Massa Vecchia Bianco - a fan pays tribute…
Massa Vecchia Bianco, IGT Maremma
This wine is from the land where the wild things live and is a wild thing in itself, but a genial one, happy to party in your glass.
Fabrizio Niccolaini’s wine vision is, if not unique, then original and of another era. His vineyard, which he inherited from his father and grandfather, is a mere handful of hectares. And within that tiny plot are such white grapes as Vermentino, Ansonica, Sauvignon Blanc, Trebbiano, and Malvasia di Candia, and red varieties such as Merlot, Cabernet Sauvignon, Aleatico, Sangiovese, Alicante, and Malvasia Nera. All are at least 35 years old, including the Cabernet and Merlot, which is unusual as these two varieties are generally only newly planted in Tuscany. He has also recently planted another vineyard with only Sangiovese.
Fabrizio subscribes to the deceptively simple sustainable agriculture theories of the Japanese farmer-philosopher Masanobu Fukuoka, detailed in his 1975 book, “The One-Straw Revolution.” “We use no chemicals, no herbicides, really not even much in the way of machines,” What little ploughing is done, usually to “rip” the soil between the vine rows to turn over the crop cover, is performed by one of two white, long-horned oxen kept by Fabrizio for this purpose.
The wines are as original and uncompromising as everything else about this exercise in purist winegrowing. For example, the dry white wine, now simply called Bianco is 60% Vermentino with a balance of roughly 10% each of Sauvignon, Malvasia di Candia, Ansonica, and Trebbiano. The wine is fermented with the skins, which is conventional for red wines but still highly unusual for whites. The grapes are pressed by foot twice a day for five days then the wine spends three weeks on the skins, with a daily punch down. Aged in small chestnut casks, the resulting dry white wine is nothing short of thrilling, with a bright golden-amber colour and a powerful scent of wild herbs and just the slightest astringency (from the skins) in the finish.
Like so many white wines that see a combination of extended maceration and wild yeast ferment there is an al dente crunch to the mouthfeel – it is as if the skins are still in the glass. I always get a whiff of ginger, roasted coriander seeds and maybe some cinnamon from this wine and it is not too fanciful also to detect some sweet chestnut.
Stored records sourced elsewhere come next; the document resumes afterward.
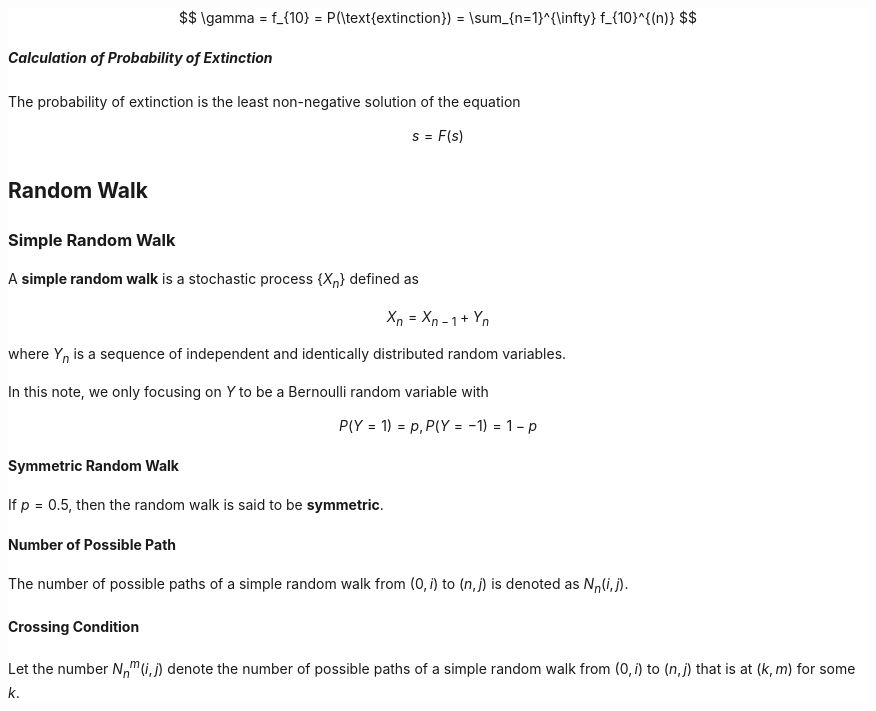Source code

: $$
\gamma = f_{10} = P(\text{extinction}) = \sum_{n=1}^{\infty} f_{10}^{(n)}
$$

##### Calculation of Probability of Extinction

The probability of extinction is the least non-negative solution of the equation

$$
s = F(s)
$$

## Random Walk

### Simple Random Walk

A **simple random walk** is a stochastic process $\{X_n\}$ defined as

$$
X_n = X_{n-1} + Y_n
$$

where $Y_n$ is a sequence of independent and identically distributed random variables.

In this note, we only focusing on $Y$ to be a Bernoulli random variable with

$$
P(Y = 1) = p, P(Y = -1) = 1 - p
$$

#### Symmetric Random Walk

If $p = 0.5$, then the random walk is said to be **symmetric**.

#### Number of Possible Path

The number of possible paths of a simple random walk from $(0,i)$ to $(n,j)$ is denoted as $N_n(i,j)$.

#### Crossing Condition

Let the number $N_{n}^{m}(i,j)$ denote the number of possible paths of a simple random walk from $(0,i)$ to $(n,j)$ that is at $(k,m)$ for some $k$.
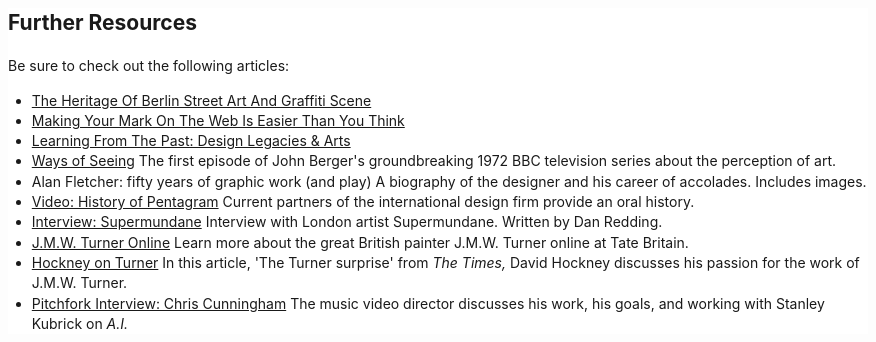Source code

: ## Further Resources

Be sure to check out the following articles:

*   [The Heritage Of Berlin Street Art And Graffiti Scene](https://www.smashingmagazine.com/2011/07/the-heritage-of-berlin-street-art-and-graffiti-scene/)
*   [Making Your Mark On The Web Is Easier Than You Think](https://www.smashingmagazine.com/2010/07/making-your-mark-on-the-web-is-easier-than-you-think/)
*   [Learning From The Past: Design Legacies & Arts](https://www.smashingmagazine.com/learning-from-the-past-design-legacy-art/)
*   [Ways of Seeing](https://youtube.com/watch?v=LnfB-pUm3eI) The first episode of John Berger's groundbreaking 1972 BBC television series about the perception of art.
*   Alan Fletcher: fifty years of graphic work (and play) A biography of the designer and his career of accolades. Includes images.
*   [Video: History of Pentagram](https://www.hillmancurtis.com/index.php?/film/watch/pentagram_07/) Current partners of the international design firm provide an oral history.
*   [Interview: Supermundane](https://www.magneticstate.com/blogdept/2009/interview-supermundane/) Interview with London artist Supermundane. Written by Dan Redding.
*   [J.M.W. Turner Online](https://www.tate.org.uk/britain/turner/) Learn more about the great British painter J.M.W. Turner online at Tate Britain.
*   [Hockney on Turner](https://entertainment.timesonline.co.uk/tol/arts_and_entertainment/visual_arts/article1926643.ece) In this article, 'The Turner surprise' from _The Times,_ David Hockney discusses his passion for the work of J.M.W. Turner.
*   [Pitchfork Interview: Chris Cunningham](https://pitchfork.com/features/interviews/6103-chris-cunningham/) The music video director discusses his work, his goals, and working with Stanley Kubrick on _A.I._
The wine seems to take the buttered citrus and briny elements from the Vermentino and the vivid ripe apricot-cut-wth-cloves and orange peel aromas from the Malvasia. The finish is sustained, warm, exotic and beautifully balanced. Delicious stuff and a late candidate for my white wine of the year.
Drunk at a meal downstairs at Terroirs with Philippe, David and our respective spouses - with a medley of charcuterie and shellfish.